2. Mai 2018
Im Gespräch mit: Andi Hofmann (Videoproduktionen, King Of Trash) und Daniel Bracher (Künstler, Bildwandel) zur Performance an der Neoscope 18.
Es war ein grosses Ereignis, damals als 1974 die Stadt Zofingen zu „zofiscope“ Kunst erschuf. Nicht nur waren alle Bevölkerungs- und Alterschichten beteiligt, nein auch die regionale Kunstszene war danach nie mehr die gleiche. Gut also, beruft sich das Kunsthaus Zofingen mit der Neoscope 18 auch dieses Jahr wieder auf das Ereignis von damals und bietet unter der Kuratorin Claudia Waldner eine Plattform für junge Künstlerinnen und Künstler, welche mit ihrem Schaffen die Schnittstelle zwischem dem öffentlichen und dem Kunstraum angehen.

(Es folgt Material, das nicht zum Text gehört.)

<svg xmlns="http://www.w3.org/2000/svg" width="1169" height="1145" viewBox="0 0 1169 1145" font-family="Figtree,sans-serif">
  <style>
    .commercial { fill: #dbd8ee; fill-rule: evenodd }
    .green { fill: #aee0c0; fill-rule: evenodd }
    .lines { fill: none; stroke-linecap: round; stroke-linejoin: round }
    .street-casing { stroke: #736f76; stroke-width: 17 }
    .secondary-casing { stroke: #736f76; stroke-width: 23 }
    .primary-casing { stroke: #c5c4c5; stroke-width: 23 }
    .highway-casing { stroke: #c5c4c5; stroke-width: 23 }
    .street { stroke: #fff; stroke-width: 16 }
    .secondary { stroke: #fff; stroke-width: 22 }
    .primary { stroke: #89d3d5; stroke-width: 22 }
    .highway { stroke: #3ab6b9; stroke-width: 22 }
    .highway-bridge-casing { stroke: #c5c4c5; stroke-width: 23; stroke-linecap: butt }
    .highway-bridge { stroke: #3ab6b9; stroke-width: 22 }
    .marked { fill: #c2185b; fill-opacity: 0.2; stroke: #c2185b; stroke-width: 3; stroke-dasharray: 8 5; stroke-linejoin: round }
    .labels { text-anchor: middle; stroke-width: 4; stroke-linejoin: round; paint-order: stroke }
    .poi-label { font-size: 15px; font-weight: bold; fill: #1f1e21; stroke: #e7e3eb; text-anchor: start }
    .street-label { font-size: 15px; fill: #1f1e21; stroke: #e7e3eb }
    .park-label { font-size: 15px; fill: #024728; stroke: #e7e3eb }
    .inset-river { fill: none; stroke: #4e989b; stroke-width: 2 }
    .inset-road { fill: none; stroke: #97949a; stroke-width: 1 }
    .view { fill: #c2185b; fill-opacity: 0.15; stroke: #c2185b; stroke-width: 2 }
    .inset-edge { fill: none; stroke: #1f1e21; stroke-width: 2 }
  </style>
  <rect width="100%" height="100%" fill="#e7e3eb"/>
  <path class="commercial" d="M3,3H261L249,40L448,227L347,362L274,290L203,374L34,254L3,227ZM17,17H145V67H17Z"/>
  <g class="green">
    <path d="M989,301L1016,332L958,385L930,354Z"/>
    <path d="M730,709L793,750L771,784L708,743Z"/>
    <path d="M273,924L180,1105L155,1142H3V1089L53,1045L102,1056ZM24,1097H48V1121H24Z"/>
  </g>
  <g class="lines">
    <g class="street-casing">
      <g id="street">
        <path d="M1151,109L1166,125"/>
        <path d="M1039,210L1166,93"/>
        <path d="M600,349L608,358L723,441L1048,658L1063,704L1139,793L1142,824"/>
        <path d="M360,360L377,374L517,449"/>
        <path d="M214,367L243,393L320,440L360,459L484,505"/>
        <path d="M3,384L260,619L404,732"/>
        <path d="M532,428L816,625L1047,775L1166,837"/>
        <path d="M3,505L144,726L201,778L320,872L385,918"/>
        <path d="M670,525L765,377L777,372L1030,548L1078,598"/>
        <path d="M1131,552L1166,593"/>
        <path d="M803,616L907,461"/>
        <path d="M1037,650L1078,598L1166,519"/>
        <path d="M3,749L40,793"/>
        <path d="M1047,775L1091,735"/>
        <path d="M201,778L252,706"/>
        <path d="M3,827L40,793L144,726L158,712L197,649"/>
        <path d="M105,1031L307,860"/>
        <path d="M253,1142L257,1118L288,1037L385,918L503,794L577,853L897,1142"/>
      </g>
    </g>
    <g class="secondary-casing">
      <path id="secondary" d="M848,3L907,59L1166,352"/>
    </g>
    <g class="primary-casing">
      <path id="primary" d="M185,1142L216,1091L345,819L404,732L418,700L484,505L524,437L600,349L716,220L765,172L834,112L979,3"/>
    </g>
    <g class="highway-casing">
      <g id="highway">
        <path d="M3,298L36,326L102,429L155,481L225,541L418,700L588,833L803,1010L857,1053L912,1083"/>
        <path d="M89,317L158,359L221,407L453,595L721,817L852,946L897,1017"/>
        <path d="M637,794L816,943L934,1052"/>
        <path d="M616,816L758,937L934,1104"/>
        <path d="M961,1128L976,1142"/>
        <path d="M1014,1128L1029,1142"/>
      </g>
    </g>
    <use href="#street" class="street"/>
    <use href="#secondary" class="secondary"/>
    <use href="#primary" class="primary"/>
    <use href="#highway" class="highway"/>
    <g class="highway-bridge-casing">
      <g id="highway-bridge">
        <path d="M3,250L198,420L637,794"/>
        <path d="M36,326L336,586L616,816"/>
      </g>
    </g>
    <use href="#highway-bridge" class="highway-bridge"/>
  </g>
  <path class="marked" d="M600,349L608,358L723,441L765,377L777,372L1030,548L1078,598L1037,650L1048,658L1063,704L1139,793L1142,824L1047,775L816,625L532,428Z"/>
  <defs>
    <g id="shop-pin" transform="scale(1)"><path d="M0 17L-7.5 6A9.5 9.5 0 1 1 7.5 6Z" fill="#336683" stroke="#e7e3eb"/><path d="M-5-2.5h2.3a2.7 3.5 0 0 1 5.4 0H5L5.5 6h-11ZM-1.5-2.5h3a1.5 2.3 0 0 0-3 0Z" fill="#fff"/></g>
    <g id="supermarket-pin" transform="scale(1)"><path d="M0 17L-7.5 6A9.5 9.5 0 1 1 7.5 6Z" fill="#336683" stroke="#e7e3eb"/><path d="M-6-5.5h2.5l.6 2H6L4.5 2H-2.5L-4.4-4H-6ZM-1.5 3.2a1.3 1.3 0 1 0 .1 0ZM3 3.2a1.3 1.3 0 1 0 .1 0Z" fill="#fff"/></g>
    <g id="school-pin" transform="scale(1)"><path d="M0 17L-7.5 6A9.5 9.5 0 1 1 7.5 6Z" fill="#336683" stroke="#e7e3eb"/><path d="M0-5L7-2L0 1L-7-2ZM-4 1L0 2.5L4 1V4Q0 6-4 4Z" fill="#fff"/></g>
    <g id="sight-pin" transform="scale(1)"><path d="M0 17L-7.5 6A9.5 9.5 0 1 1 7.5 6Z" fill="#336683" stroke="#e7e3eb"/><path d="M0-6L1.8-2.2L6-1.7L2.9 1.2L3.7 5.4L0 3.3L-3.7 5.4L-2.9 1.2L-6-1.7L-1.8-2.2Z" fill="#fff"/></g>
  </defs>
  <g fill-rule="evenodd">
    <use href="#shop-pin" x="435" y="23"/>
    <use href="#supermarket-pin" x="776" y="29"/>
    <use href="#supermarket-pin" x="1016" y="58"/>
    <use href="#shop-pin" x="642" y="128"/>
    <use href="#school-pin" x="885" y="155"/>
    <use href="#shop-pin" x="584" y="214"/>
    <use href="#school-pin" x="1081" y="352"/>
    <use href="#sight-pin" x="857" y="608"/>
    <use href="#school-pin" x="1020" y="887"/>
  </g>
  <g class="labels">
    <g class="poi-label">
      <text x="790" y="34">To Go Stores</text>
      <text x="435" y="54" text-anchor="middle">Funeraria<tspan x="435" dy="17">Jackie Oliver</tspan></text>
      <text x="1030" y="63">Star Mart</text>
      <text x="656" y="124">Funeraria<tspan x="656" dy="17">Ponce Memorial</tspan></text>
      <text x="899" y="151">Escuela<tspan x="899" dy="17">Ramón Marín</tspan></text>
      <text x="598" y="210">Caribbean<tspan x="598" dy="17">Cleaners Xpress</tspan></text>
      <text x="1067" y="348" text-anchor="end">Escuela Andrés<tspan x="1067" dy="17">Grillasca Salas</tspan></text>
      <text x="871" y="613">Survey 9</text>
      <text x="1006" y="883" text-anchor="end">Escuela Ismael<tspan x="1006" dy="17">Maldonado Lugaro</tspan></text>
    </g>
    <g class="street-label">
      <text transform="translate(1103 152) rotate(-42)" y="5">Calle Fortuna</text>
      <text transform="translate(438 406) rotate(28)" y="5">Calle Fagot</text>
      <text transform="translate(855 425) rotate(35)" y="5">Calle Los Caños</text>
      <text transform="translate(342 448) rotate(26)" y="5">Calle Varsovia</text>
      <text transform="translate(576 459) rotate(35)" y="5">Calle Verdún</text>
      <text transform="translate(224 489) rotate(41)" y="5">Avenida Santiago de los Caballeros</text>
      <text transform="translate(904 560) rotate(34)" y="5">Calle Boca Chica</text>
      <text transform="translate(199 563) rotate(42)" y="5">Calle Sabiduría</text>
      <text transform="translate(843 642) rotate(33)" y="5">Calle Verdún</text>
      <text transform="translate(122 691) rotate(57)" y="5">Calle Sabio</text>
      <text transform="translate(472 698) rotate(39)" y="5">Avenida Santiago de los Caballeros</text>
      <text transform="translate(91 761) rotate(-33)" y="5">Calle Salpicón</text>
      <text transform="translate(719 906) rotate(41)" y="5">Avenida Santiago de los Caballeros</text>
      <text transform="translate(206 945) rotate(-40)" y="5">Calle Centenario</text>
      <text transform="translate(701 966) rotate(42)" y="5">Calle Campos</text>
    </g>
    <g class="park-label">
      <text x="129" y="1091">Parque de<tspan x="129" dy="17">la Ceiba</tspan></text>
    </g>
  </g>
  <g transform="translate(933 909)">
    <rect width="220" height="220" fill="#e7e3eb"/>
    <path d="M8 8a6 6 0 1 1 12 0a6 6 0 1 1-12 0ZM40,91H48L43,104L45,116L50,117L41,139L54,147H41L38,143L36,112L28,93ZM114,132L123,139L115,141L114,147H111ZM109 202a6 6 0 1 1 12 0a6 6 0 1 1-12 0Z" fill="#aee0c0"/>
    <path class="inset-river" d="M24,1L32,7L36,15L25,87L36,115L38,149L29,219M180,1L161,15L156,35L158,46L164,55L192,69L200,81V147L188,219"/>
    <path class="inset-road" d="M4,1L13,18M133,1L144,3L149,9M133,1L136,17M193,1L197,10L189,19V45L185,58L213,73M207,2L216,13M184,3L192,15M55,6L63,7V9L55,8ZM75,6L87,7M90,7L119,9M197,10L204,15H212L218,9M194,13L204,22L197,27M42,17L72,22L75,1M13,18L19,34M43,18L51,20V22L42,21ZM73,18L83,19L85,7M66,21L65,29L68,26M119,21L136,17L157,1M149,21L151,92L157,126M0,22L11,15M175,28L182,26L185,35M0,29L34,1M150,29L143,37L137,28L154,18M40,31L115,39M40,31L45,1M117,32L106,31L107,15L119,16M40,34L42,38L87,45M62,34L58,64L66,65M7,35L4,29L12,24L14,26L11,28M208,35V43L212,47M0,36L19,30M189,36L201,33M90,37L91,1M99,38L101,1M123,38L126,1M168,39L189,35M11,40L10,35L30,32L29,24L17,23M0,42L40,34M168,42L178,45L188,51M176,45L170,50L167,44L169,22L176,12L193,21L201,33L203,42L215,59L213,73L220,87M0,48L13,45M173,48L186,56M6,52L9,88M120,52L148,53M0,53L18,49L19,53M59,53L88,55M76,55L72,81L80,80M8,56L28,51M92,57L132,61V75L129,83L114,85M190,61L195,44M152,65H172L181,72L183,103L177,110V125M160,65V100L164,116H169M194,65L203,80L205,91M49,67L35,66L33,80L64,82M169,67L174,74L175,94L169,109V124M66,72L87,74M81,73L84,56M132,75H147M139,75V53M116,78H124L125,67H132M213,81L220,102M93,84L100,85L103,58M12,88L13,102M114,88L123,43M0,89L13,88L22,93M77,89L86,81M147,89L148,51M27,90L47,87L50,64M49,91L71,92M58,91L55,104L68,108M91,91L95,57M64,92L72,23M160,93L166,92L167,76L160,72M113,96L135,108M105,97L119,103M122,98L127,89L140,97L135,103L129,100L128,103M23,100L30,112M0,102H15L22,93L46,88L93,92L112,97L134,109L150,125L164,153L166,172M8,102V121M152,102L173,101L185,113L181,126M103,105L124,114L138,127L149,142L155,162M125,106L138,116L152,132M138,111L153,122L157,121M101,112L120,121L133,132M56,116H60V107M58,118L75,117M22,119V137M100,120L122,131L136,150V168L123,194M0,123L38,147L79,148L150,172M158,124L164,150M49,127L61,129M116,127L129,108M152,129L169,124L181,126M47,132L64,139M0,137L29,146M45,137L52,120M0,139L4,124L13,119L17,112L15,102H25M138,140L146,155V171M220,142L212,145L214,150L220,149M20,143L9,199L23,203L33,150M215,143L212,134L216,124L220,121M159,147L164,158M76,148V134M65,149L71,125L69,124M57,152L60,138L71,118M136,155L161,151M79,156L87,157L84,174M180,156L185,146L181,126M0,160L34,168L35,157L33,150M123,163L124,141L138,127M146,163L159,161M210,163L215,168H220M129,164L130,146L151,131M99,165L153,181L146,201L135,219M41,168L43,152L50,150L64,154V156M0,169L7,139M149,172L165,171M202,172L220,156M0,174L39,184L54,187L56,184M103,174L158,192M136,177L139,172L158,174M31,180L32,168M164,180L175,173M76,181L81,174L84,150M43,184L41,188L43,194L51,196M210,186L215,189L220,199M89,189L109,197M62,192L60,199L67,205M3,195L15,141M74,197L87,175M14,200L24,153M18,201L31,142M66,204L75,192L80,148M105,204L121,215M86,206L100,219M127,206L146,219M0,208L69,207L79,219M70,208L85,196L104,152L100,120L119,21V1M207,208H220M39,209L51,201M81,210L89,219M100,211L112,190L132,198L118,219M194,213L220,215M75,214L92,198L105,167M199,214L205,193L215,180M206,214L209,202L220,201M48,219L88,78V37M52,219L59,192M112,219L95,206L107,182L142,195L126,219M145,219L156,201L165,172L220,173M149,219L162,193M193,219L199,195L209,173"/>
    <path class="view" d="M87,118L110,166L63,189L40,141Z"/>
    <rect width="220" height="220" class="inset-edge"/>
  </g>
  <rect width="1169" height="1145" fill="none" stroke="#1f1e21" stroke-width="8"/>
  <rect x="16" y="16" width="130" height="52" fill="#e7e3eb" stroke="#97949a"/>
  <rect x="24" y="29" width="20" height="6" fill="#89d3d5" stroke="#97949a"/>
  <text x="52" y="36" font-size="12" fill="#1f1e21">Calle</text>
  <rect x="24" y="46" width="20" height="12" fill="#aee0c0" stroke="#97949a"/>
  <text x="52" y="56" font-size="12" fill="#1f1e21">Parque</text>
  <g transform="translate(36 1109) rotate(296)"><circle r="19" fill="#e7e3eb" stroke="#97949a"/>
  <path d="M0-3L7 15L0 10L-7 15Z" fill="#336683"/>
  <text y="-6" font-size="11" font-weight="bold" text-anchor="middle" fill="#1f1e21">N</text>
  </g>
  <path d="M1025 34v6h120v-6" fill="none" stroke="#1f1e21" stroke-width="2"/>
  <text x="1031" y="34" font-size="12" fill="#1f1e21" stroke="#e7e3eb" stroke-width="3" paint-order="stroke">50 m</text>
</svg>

Um diese Ausstellung gebürtig zu feiern, wird am Samstag 5. Mai 2018 nicht nur eine Vernissage veranstaltet – es wird mit Barbetrieb und Live-Inszenierung der Performance „Insight Thut“ die Möglichkeit geboten, das kreative Wirken auf neue Weise zu erfassen. Die beiden Künstler Andi Hofmann und Daniel Bracher werden mit ihrem einmaligen Werk nicht nur die Thutsage und somit die zofinger Geschichte anzapfen, sondern sich musikalisch von Alessandro Gianelli (Egopusher) und Roger Odermatt (MONOH) begleiten lassen. Das wird zum Fahnenfressen gut!
Michael: «zofiscope» war 1974 ein grosses Ereignis – ihr beide seid allerdings zu jung, um es erlebt zu haben. Was verbindet euch damit?

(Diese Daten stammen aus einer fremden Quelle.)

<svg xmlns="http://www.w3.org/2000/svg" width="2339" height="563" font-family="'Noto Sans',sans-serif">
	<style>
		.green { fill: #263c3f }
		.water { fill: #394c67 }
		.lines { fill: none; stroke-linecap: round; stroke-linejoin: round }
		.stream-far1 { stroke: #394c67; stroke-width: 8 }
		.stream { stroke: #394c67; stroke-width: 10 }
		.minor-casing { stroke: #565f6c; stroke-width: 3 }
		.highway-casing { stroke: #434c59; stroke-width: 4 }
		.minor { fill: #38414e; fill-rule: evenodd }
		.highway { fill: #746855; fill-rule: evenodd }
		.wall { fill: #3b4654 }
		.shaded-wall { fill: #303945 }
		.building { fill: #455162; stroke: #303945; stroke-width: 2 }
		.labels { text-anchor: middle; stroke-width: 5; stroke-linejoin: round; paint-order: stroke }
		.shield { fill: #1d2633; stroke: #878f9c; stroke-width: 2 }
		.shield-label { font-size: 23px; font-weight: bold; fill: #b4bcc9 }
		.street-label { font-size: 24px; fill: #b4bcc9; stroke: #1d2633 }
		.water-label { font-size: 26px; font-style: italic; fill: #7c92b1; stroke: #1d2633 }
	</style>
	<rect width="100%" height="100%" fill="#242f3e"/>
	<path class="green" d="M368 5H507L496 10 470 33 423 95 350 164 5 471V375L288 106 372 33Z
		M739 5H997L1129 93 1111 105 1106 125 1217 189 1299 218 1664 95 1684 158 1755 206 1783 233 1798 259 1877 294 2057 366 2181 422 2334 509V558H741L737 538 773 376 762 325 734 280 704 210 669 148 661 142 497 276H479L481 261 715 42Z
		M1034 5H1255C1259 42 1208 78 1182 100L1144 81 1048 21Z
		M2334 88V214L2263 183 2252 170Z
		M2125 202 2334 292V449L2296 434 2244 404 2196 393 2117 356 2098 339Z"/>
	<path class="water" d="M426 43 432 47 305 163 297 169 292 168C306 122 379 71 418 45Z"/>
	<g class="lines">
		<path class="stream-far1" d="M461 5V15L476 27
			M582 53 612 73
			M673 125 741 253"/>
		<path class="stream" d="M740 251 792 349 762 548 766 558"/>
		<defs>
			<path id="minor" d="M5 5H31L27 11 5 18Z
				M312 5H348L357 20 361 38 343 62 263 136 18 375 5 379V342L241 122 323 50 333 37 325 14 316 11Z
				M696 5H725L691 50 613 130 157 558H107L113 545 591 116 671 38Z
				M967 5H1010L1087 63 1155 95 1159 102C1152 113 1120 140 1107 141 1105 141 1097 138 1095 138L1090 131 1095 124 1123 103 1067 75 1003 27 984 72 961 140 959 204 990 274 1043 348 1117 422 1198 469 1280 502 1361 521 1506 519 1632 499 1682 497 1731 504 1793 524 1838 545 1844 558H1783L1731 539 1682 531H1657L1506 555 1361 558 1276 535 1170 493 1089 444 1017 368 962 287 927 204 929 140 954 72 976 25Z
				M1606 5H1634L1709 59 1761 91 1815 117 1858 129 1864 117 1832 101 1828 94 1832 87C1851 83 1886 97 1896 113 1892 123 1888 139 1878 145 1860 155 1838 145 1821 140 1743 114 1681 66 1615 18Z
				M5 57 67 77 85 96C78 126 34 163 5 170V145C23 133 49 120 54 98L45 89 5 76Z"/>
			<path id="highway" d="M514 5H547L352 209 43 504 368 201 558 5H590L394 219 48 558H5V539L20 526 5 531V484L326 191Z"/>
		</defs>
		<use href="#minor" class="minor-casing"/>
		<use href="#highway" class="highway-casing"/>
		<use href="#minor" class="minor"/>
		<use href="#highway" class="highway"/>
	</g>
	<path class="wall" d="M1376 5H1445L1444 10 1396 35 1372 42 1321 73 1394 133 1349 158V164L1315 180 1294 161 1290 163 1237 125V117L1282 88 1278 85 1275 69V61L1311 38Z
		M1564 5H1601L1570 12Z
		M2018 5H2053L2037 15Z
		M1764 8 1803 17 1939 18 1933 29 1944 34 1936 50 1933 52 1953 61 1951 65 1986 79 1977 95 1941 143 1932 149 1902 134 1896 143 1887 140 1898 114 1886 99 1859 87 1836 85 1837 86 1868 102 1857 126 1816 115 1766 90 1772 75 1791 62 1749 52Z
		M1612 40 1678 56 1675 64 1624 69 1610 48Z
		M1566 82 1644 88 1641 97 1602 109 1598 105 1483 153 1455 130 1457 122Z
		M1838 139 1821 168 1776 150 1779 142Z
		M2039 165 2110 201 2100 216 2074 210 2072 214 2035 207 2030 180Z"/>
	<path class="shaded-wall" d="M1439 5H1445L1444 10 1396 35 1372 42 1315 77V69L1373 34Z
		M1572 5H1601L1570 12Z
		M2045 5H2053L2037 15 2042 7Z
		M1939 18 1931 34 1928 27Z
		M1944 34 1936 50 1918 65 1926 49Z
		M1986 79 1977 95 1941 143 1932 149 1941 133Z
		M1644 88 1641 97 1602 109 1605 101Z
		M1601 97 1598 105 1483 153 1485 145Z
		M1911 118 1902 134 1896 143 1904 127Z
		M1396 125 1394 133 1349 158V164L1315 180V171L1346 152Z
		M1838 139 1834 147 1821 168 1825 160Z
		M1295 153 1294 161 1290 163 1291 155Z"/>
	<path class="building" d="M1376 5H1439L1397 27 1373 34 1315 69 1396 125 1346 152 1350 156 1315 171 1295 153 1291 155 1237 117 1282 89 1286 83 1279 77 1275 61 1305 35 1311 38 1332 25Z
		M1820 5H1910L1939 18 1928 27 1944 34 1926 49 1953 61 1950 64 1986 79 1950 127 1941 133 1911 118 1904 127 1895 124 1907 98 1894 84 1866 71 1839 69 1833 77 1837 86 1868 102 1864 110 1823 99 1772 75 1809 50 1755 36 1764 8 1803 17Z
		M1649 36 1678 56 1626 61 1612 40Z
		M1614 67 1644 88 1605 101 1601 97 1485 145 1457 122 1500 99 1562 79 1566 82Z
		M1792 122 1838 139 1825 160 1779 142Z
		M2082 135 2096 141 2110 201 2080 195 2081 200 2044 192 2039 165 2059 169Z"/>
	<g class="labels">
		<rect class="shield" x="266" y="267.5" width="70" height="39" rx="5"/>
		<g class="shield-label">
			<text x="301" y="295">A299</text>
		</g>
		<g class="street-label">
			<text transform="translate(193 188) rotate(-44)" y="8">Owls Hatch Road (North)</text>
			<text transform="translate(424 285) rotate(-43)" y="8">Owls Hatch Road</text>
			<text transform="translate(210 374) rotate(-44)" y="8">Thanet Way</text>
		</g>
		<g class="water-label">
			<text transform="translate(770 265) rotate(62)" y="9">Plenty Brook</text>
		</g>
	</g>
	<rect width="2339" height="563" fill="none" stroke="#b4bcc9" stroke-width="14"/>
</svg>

Daniel: Na gut, ich war damals bereits drei (lacht). Aber nein, den Zugang fand ich erst durch die Kuratorin des Kunsthauses Zofingen, Claudia Waldner. Zuvor wusste ich nicht wirklich viel darüber.

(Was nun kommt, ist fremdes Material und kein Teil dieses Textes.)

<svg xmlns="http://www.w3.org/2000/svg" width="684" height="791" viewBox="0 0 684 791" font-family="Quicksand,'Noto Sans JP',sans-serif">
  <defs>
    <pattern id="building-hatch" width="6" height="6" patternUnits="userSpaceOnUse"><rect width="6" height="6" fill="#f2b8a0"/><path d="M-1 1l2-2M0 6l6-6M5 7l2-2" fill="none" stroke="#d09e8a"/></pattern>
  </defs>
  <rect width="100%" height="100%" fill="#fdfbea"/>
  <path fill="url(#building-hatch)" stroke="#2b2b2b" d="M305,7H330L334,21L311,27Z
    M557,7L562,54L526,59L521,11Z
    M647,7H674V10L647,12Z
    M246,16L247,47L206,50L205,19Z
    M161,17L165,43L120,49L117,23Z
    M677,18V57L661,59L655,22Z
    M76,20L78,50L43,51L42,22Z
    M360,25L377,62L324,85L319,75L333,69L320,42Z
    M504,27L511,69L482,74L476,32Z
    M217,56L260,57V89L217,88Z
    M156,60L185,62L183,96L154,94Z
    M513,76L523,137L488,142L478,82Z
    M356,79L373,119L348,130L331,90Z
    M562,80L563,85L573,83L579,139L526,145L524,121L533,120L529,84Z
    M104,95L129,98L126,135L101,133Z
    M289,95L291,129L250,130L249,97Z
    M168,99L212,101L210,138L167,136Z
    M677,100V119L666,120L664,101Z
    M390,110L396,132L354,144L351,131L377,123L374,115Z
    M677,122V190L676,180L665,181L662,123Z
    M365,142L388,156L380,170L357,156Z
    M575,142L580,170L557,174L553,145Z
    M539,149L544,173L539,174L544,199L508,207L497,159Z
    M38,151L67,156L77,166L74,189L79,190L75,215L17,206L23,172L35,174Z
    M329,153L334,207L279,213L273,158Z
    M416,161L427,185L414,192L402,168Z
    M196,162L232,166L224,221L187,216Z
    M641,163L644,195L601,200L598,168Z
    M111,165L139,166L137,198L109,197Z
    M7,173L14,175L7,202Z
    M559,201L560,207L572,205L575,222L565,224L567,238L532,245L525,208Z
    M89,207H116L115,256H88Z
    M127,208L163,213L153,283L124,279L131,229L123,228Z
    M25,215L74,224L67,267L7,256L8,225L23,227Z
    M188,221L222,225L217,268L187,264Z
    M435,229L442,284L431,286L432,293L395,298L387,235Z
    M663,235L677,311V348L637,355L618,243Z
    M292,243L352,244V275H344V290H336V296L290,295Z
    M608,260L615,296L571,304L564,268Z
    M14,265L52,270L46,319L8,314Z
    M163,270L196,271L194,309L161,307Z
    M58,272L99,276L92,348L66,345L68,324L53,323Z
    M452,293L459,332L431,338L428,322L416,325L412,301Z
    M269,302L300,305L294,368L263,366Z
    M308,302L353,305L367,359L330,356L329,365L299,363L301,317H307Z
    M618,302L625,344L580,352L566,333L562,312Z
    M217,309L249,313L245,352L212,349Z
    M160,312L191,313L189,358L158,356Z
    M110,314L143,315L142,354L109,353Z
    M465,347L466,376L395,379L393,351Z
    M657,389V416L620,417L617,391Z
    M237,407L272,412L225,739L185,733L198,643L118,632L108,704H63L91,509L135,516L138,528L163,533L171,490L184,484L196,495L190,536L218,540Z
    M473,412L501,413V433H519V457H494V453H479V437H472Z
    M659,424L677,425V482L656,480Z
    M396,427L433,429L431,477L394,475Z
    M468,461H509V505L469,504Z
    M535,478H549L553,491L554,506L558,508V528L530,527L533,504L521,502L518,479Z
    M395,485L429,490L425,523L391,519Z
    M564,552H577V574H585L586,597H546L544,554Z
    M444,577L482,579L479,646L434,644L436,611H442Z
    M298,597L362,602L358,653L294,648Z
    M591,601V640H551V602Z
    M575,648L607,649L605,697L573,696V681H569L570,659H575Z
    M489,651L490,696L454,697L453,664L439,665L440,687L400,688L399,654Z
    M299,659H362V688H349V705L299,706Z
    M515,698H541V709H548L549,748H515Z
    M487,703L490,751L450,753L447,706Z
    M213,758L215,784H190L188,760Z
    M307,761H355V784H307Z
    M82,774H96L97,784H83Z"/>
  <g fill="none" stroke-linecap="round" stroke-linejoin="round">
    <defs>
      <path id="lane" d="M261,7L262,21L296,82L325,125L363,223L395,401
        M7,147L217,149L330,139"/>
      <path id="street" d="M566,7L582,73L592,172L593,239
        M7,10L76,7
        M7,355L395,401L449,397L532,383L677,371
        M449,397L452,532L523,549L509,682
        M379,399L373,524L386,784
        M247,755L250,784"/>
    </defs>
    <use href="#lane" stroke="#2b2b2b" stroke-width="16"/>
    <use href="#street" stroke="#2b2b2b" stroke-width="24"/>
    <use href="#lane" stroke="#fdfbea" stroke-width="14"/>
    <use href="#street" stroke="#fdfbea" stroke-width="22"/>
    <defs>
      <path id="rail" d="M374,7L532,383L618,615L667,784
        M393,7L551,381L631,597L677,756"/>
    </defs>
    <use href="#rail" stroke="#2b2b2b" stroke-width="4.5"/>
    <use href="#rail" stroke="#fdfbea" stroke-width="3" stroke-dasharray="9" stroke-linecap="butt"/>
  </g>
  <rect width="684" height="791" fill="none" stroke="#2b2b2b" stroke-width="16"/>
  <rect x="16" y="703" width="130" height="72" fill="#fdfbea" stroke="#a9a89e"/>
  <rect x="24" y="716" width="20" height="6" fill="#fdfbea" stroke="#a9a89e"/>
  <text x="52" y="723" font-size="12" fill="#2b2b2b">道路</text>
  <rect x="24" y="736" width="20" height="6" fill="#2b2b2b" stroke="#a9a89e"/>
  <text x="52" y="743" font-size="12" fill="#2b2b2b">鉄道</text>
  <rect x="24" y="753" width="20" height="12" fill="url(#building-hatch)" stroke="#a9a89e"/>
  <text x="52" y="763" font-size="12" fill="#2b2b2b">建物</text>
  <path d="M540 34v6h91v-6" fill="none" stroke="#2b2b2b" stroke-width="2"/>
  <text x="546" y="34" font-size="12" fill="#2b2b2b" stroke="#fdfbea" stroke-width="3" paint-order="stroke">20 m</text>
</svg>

Andi: So war es auch bei mir, als ich jedoch vom Gedanken hinter «zofiscope» erfahren habe, konnte ich die Parallelen zum Kulturbetrieb im Oxil erkennen: Es geht darum, Kunst niederschwellig zu vermitteln und zugänglich zu machen – sich vom Elitären zu entfernen. Alle machen miteinander Kunst oder Kultur.
Euer Schaffen geschieht im Raum Zofingen – ist hier der Boden für Künstler fruchtbar?
Daniel: Furchtbar und fruchtbar – es ist wohl in etwa wie überall, obwohl die Einflüsse bestimmt kleiner sind als in einer Grossstadt. Viele Leute erschaffen in diversen Bereichen Kultur.
Andi: So habe ich dies durch meine Arbeit im Oxil auch kennengelernt. Oberflächlich konnte ich nie eine Szene entdecken, aber seit der Mitarbeit hier wurde es spürbar.
Als «normaler» Bürger kennt man eher nur die Galerien und Orte wie die kleine Bühne.
Andi: Ja, die Szene ist etwas versteckt – man muss schon suchen. Und so haben auch wir uns kennengelernt. Nebst meiner Arbeit beim Oxil suchte ich nach weiteren, aktiven Leuten und habe dadurch auch von der «Abteilung 3» erfahren und lernte bei einem Besuch Daniel kennen.
Daniel: Manchmal habe ich das Gefühl, in dieser Region arbeiten alle in ihrem Sektor, aber sehr zurückgezogen.
Woran liegt das? Gibt es zu wenige Räume, oder zu viele Berührungsängste?
Daniel: Claudia Waldner bemüht sich extrem und berücksichtigt regionale Künstlerinnen und Künstler.
Andi: Sie ist sehr bemüht, eine Szene zu erschaffen und das Museum für junge Leute und zeitgemässe Kunst attraktiver zu gestalten.
Daniel: Letztes Jahr war ich bei einem Performance-Tag mit dabei – das ist immer etwas, das man schwer deuten kann. Viele Leute tun sich schwer mit dieser Form, aber es ist auch wichtig, dass man an Orten wie Zofingen so etwas macht.
Andi: Was man in Zofingen gut spürt, ist die Trennung zwischen der Musik- und der Kunstszene. Darum wird mit der Neoscope 18 versucht, Brücken zu bilden und Verbindungen herzustellen. Damit beispielsweise auch die Leute vom Oxil merken, dass sie ja auch Kunst machen.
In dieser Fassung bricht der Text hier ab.